His parents had despatched him into life with a kick.


He simply took flight.


He was a boisterous, pallid, nimble, wide-awake, jeering, lad, with a vivacious but sickly air. He went and came, sang, played at hopscotch, scraped the gutters, stole a little, but, like cats and sparrows, gayly laughed when he was called a rogue, and got angry when called a thief. He had no shelter, no bread, no fire, no love; but he was merry because he was free.


When these poor creatures grow to be men, the millstones of the social order meet them and crush them, but so long as they are children, they escape because of their smallness. The tiniest hole saves them.

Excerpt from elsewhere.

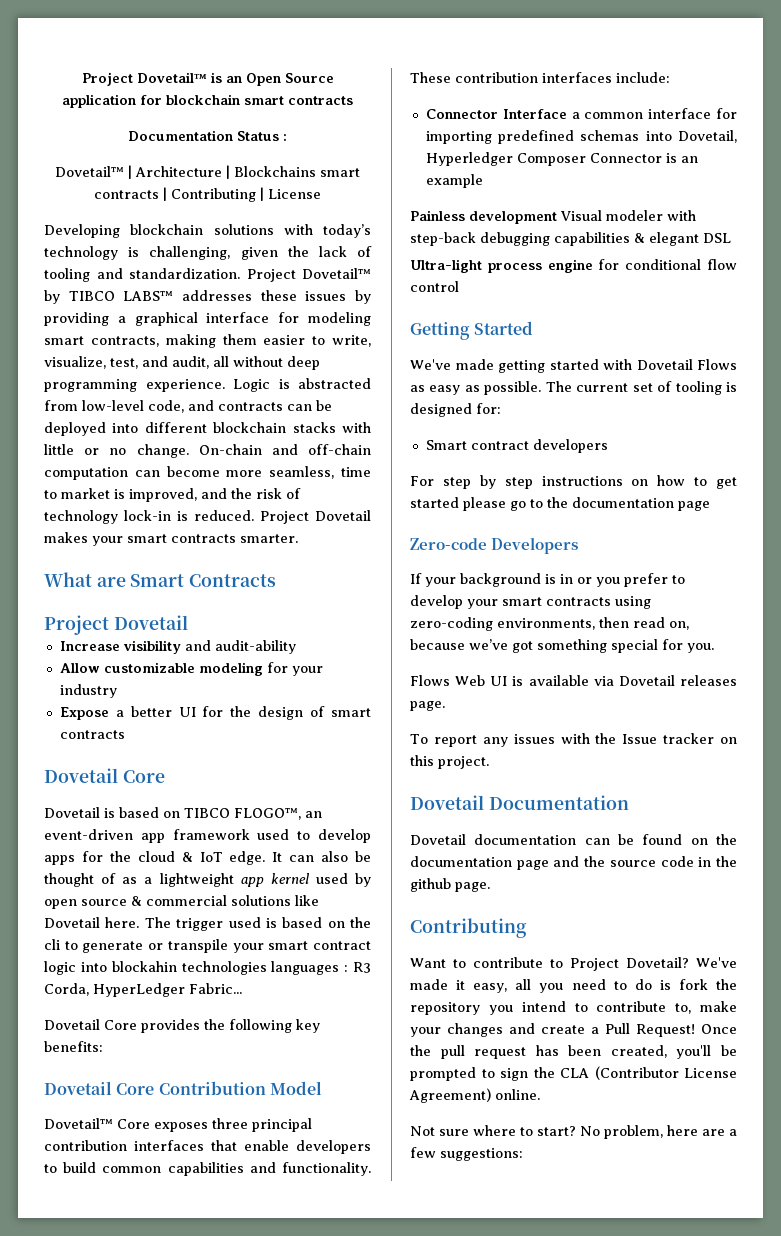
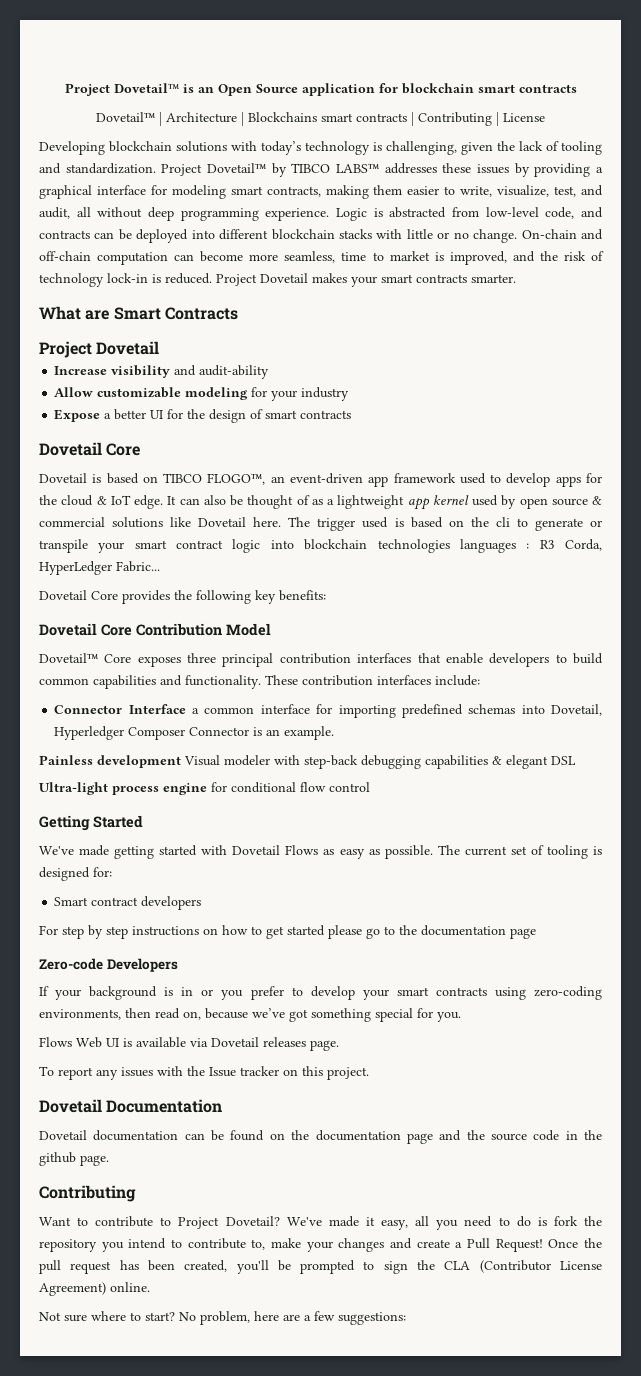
[128,130,287,141] // Documentation Status : -> (577, 88) none
[111,961,177,972] blockahin -> [304,539,368,550] blockchain
[425,174,483,188] example -> [284,726,335,740] example.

Nevertheless, abandoned as this child was, it sometimes happened, every two or three months, that he said, "Come, I'll go and see mamma!" Then he quitted the boulevard, the Cirque, the Porte Saint-Martin, descended to the quays, crossed the bridges, reached the suburbs, arrived at the Salpetriere, and came to a halt, where? Precisely at that double number 50-52 with which the reader is acquainted—at the Gorbeau hovel.


At that epoch, the hovel 50-52 generally deserted and eternally decorated with the placard: "Chambers to let," chanced to be, a rare thing, inhabited by numerous individuals who, however, as is always the case in Paris, had no connection with each other. All belonged to that indigent class which begins to separate from the lowest of petty bourgeoisie in straitened circumstances, and which extends from misery to misery into the lowest depths of society down to those two beings in whom all the material things of civilization end, the sewer-man who sweeps up the mud, and the ragpicker who collects scraps.


The "principal lodger" of Jean Valjean's day was dead and had been replaced by another exactly like her. I know not what philosopher has said: "Old women are never lacking."


This new old woman was named Madame Bourgon, and had nothing remarkable about her life except a dynasty of three paroquets, who had reigned in succession over her soul.


The most miserable of those who inhabited the hovel were a family of four persons, consisting of father, mother, and two daughters, already well grown, all four of whom were lodged in the same attic, one of the cells which we have already mentioned.


At first sight, this family presented no very special feature except its extreme destitution; the father, when he hired the chamber, had stated that his name was Jondrette. Some time after his moving in, which had borne a singular resemblance to the entrance of nothing at all, to borrow the memorable expression of the principal tenant, this Jondrette had said to the woman, who, like her predecessor, was at the same time portress and stair-sweeper: "Mother So-and-So, if any one should chance to come and inquire for a Pole or an Italian, or even a Spaniard, perchance, it is I."


This family was that of the merry barefoot boy. He arrived there and found distress, and, what is still sadder, no smile; a cold hearth and cold hearts. When he entered, he was asked: "Whence come you?" He replied: "From the street." When he went away, they asked him: "Whither are you going?" He replied: "Into the streets." His mother said to him: "What did you come here for?"


This child lived, in this absence of affection, like the pale plants which spring up in cellars. It did not cause him suffering, and he blamed no one. He did not know exactly how a father and mother should be.


Nevertheless, his mother loved his sisters.


We have forgotten to mention, that on the Boulevard du Temple this child was called Little Gavroche. Why was he called Little Gavroche?


Probably because his father's name was Jondrette.


It seems to be the instinct of certain wretched families to break the thread.


The chamber which the Jondrettes inhabited in the Gorbeau hovel was the last at the end of the corridor. The cell next to it was occupied by a very poor young man who was called M. Marius.


Let us explain who this M. Marius was.